Provided passage
# # # # #

Copy a tree

A key benefit of building a site as a tree is that we can seamlessly move between browsing that tree and rendering that tree as static content.

Build pipeline

When working with trees, the “build” pipeline can be conceptually simple:

Real markdown files → Virtual HTML files → Real HTML files
  1. We define a tree of the source markdown content — as an object, as real files, or as values generated by a function.
  2. We use one or more transforms to create a virtual tree of the final content that we want — here, HTML. We can directly serve and browse this virtual tree during development.
  3. We want to copy the virtual tree of HTML pages into some persistent form such as real .html files. We can then deploy these files.

For the last step, we could write the files out directly using a file system API. But we’ve gained a lot by abstracting away the file system read operations; we can make similar gains by abstracting away the file system write operations too.

Setting tree values

Let’s extend our AsyncTree interface with an optional method set(key, value). This updates the tree so that getting the corresponding key will now return the new value. We can supporting deleting a key/value from the tree by declaring that, if value is undefined, the key and its corresponding value will be removed from the tree.

# # # # #

Provided information
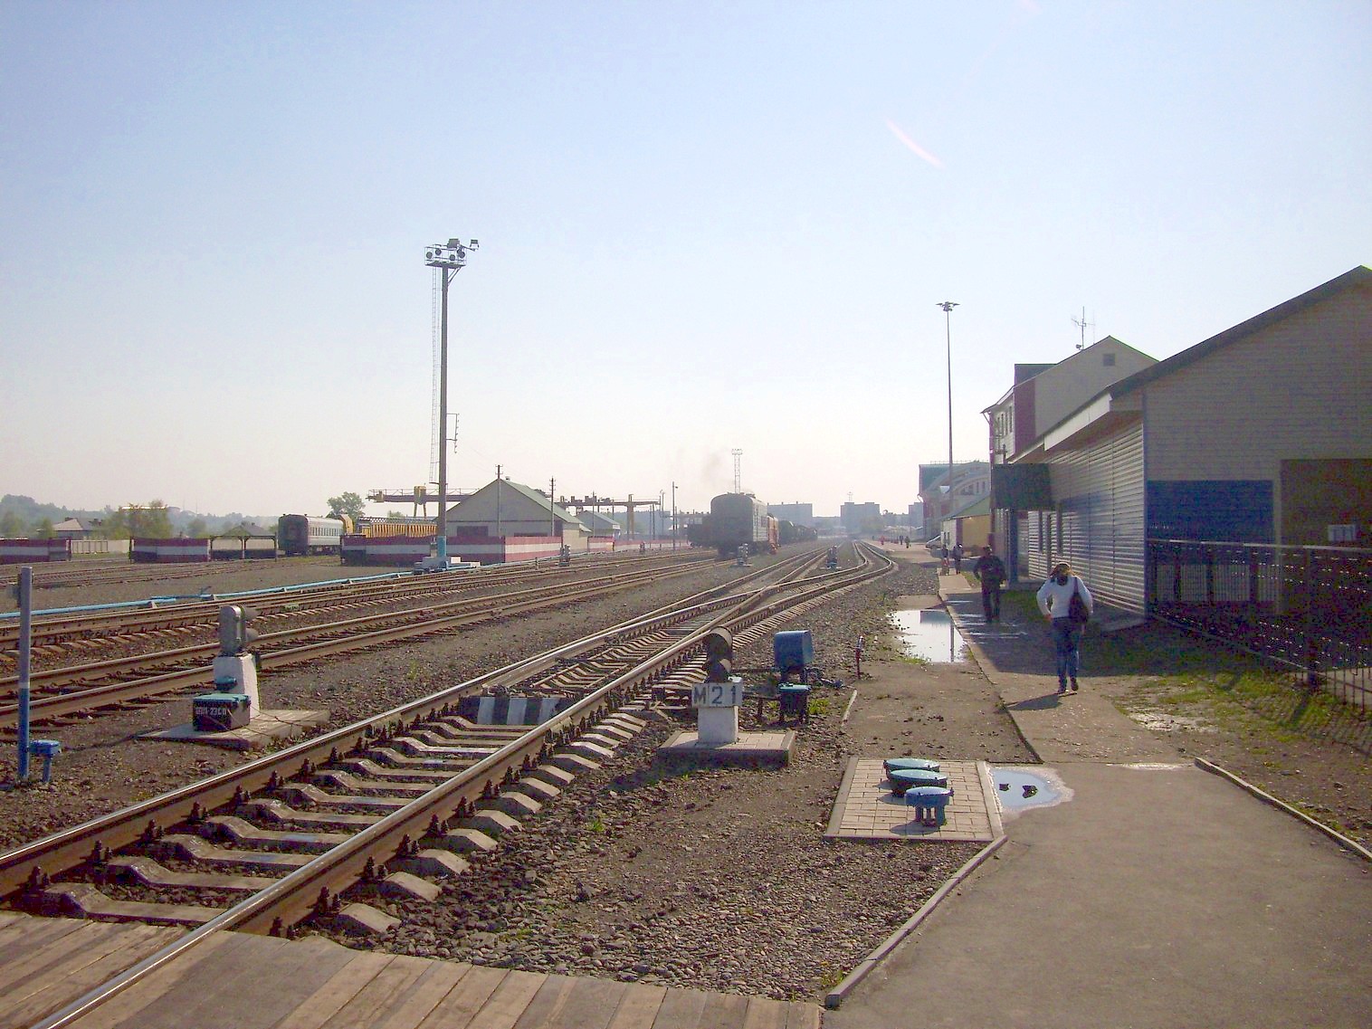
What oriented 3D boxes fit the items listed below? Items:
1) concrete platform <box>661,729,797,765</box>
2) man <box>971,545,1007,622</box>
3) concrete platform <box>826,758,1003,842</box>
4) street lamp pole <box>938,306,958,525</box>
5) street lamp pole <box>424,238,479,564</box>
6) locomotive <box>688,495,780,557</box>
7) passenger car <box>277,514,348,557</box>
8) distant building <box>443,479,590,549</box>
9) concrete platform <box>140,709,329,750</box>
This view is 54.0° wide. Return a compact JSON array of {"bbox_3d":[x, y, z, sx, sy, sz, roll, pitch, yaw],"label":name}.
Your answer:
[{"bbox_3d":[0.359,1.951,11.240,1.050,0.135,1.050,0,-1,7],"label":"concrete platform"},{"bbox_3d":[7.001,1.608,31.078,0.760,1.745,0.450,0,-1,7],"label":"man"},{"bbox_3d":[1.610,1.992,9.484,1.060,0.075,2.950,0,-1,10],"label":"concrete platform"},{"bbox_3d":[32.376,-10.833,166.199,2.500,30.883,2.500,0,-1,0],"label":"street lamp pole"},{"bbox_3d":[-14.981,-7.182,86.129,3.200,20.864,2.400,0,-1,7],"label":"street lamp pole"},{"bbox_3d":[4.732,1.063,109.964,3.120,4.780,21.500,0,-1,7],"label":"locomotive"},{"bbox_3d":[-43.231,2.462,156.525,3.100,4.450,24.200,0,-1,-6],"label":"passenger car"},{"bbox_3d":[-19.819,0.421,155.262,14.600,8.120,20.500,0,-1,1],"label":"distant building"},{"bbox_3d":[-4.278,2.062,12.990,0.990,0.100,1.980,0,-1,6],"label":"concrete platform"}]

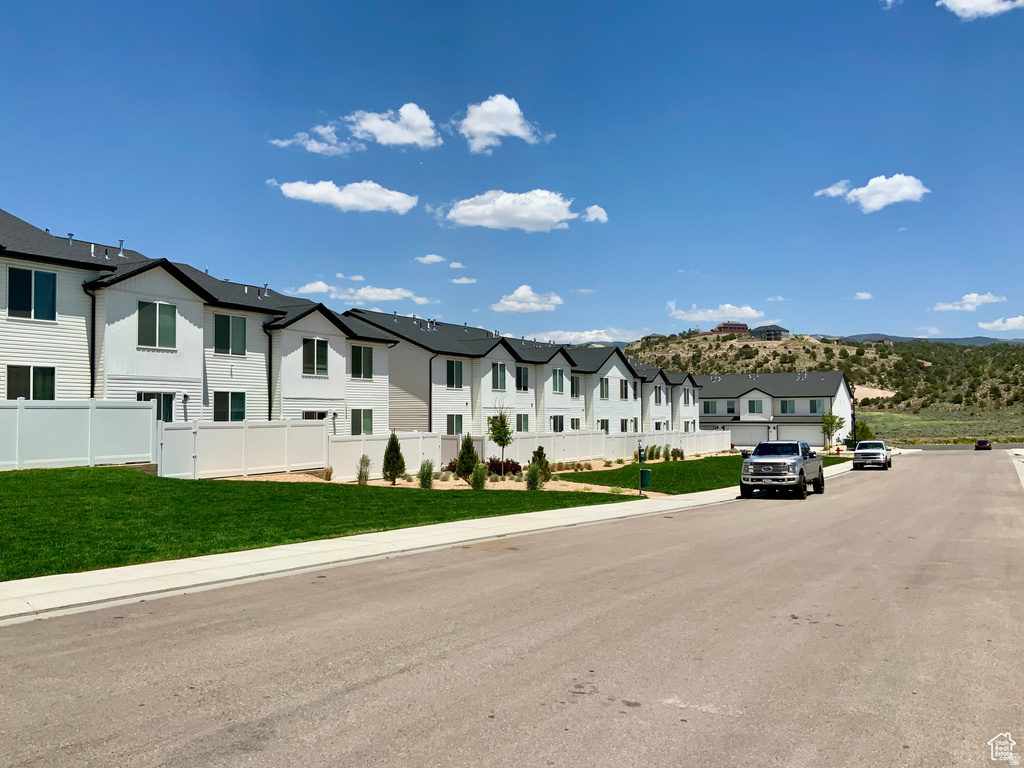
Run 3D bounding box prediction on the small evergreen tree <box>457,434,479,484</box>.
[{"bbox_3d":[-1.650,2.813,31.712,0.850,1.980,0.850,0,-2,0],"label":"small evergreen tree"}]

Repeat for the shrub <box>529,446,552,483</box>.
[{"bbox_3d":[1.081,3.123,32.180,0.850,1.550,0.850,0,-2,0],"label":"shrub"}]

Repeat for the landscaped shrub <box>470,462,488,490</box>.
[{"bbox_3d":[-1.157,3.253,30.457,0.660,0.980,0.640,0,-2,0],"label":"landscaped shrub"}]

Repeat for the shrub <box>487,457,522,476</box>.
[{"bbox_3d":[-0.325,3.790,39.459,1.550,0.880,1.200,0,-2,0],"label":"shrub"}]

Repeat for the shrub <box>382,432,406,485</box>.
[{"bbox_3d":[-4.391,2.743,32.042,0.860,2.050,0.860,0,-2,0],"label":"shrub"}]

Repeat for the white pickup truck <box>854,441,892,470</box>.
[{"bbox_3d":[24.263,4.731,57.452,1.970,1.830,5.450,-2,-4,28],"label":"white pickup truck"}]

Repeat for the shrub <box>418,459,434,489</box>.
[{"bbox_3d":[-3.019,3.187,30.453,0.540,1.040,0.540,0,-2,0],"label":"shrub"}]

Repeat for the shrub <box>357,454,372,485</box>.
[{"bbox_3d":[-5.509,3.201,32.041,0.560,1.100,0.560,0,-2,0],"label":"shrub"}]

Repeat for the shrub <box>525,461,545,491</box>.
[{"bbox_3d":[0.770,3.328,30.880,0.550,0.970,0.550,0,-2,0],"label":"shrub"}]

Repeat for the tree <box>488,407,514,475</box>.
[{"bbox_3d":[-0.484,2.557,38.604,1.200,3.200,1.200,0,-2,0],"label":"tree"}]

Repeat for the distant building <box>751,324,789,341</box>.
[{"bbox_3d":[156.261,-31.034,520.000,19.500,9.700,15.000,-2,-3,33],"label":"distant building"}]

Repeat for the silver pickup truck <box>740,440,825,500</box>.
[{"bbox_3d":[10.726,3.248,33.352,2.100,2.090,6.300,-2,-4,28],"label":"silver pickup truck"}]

# # # # #

Required action A
In the passage on copying a tree, what method is added to the AsyncTree interface?
Required action B
Rewrite everything in the records from the line containing "Repeat for the shrub <box>357,454,372,485</box>." down to the end of the records as a JSON list of strings, one string per line, leaving out blank lines.
The records have nothing to do with the passage on copying a tree.

Exercise answer A
An optional method, set(key, value).

Exercise answer B
[
  "Repeat for the shrub <box>357,454,372,485</box>.",
  "[{\"bbox_3d\":[-5.509,3.201,32.041,0.560,1.100,0.560,0,-2,0],\"label\":\"shrub\"}]",
  "Repeat for the shrub <box>525,461,545,491</box>.",
  "[{\"bbox_3d\":[0.770,3.328,30.880,0.550,0.970,0.550,0,-2,0],\"label\":\"shrub\"}]",
  "Repeat for the tree <box>488,407,514,475</box>.",
  "[{\"bbox_3d\":[-0.484,2.557,38.604,1.200,3.200,1.200,0,-2,0],\"label\":\"tree\"}]",
  "Repeat for the distant building <box>751,324,789,341</box>.",
  "[{\"bbox_3d\":[156.261,-31.034,520.000,19.500,9.700,15.000,-2,-3,33],\"label\":\"distant building\"}]",
  "Repeat for the silver pickup truck <box>740,440,825,500</box>.",
  "[{\"bbox_3d\":[10.726,3.248,33.352,2.100,2.090,6.300,-2,-4,28],\"label\":\"silver pickup truck\"}]"
]